Inhibit or postpone undesirable actions
When provoked, practice blocking or postponing your natural reaction. Your “normal” answer is the now-unwanted one that comes naturally to you. It has gotten hardwired into your brain’s neurons as a habit. You’ve done it so many times that your brain can do it rapidly. Here are several techniques to relax and postpone your response:
- Before replying, count to 25.
- Take three slow, deep breaths to relax. Breathe in to the count of four, hold for the count of four, and then exhale to the count of four to eight.
- Consider the last time you were in a scenario like this and what occurred when you behaved the way you now wish to alter.
Replace the current answer
Substitute your new reaction once you can postpone or block your previous, no longer desirable, response to the “trigger.” Put a tick next to the activity on your list whenever you are able to inhibit the old reaction and perform the new one instead.

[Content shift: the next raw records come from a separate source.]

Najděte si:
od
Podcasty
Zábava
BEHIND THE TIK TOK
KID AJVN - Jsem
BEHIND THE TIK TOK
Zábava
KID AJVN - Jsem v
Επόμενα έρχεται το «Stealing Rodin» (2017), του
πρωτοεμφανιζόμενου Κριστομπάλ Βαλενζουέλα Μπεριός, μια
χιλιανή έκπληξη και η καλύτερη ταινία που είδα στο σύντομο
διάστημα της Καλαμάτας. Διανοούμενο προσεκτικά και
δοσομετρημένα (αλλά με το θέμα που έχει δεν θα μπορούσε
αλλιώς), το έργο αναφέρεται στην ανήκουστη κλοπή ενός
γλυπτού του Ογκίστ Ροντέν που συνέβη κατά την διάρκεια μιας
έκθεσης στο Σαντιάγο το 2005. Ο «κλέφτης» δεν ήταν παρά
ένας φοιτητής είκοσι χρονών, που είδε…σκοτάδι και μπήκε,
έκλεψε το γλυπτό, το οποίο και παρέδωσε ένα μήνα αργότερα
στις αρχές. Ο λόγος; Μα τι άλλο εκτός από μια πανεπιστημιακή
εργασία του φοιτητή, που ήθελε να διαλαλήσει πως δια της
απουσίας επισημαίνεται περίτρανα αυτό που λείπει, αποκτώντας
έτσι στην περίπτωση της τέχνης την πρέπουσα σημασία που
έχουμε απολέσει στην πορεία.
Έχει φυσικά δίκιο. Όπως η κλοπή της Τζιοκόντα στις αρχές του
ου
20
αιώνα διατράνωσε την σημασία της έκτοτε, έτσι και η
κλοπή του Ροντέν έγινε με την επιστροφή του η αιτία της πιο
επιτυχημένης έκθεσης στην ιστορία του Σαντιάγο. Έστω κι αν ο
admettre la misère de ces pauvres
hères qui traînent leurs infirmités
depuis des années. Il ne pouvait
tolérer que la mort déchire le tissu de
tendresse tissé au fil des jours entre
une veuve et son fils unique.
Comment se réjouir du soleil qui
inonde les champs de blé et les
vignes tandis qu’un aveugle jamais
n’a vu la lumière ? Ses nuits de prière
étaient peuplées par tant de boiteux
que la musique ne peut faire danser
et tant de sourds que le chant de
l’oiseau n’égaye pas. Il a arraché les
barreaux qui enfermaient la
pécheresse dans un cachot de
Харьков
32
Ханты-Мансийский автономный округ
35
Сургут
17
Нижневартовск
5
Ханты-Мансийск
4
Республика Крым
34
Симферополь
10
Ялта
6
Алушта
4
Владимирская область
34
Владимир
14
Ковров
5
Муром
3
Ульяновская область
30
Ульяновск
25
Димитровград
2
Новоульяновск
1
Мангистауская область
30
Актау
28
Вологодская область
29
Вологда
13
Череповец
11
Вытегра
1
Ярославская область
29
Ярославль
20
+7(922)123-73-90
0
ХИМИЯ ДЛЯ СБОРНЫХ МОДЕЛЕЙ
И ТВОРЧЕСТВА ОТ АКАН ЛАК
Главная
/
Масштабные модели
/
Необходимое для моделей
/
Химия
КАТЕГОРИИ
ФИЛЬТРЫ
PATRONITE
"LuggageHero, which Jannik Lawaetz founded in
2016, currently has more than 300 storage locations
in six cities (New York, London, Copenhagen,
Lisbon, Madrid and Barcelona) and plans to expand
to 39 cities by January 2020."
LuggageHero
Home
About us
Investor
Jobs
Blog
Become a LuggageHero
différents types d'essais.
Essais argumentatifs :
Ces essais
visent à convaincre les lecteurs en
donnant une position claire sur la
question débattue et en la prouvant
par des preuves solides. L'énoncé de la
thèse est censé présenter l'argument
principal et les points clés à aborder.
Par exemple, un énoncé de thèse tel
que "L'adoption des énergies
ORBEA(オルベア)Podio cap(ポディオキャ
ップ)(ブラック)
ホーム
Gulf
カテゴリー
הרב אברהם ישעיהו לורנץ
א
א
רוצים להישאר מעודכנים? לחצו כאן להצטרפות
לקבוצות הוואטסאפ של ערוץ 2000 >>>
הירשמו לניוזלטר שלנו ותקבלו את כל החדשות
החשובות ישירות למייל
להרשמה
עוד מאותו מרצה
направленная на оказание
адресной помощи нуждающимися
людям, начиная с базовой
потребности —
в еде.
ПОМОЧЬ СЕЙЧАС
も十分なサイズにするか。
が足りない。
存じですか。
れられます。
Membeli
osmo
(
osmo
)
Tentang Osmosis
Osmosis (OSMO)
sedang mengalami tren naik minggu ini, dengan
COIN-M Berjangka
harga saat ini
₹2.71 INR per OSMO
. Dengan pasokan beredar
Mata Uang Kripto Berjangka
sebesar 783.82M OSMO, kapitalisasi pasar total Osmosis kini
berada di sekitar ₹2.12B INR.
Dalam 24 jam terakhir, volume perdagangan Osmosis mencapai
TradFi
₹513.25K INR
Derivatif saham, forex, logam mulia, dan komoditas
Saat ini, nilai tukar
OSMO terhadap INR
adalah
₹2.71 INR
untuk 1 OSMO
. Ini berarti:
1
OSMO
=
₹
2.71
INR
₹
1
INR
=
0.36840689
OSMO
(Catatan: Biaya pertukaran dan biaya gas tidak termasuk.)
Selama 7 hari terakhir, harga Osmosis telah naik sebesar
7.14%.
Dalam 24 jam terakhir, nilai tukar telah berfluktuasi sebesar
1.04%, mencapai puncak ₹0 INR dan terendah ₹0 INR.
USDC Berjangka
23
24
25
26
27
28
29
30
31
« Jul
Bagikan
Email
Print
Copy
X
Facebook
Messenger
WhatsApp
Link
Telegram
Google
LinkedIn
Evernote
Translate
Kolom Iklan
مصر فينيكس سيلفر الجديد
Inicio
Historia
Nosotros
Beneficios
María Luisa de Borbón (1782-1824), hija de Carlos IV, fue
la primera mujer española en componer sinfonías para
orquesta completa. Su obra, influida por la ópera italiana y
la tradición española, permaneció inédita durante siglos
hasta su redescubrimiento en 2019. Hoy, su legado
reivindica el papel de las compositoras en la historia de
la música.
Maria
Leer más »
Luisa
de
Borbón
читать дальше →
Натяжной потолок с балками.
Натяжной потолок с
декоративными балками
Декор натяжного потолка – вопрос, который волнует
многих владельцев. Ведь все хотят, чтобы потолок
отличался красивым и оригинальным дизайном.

Consider your achievements and places for improvement
Choose a time that seems appropriate for you, perhaps at the end of each day or once a week, to reflect on your accomplishments and areas where you need to concentrate more.
It is important to note that rewiring your brain takes time. Be patient and kind with yourself. This is not going to happen overnight. You must persevere and keep going. If you do this properly every day, you should notice favorable results by the end of 90 days (if not sooner).
Some mistakes are unavoidable. It’s similar to acquiring a new musical instrument or an athletic talent. You wouldn’t expect to perform either flawlessly the first time.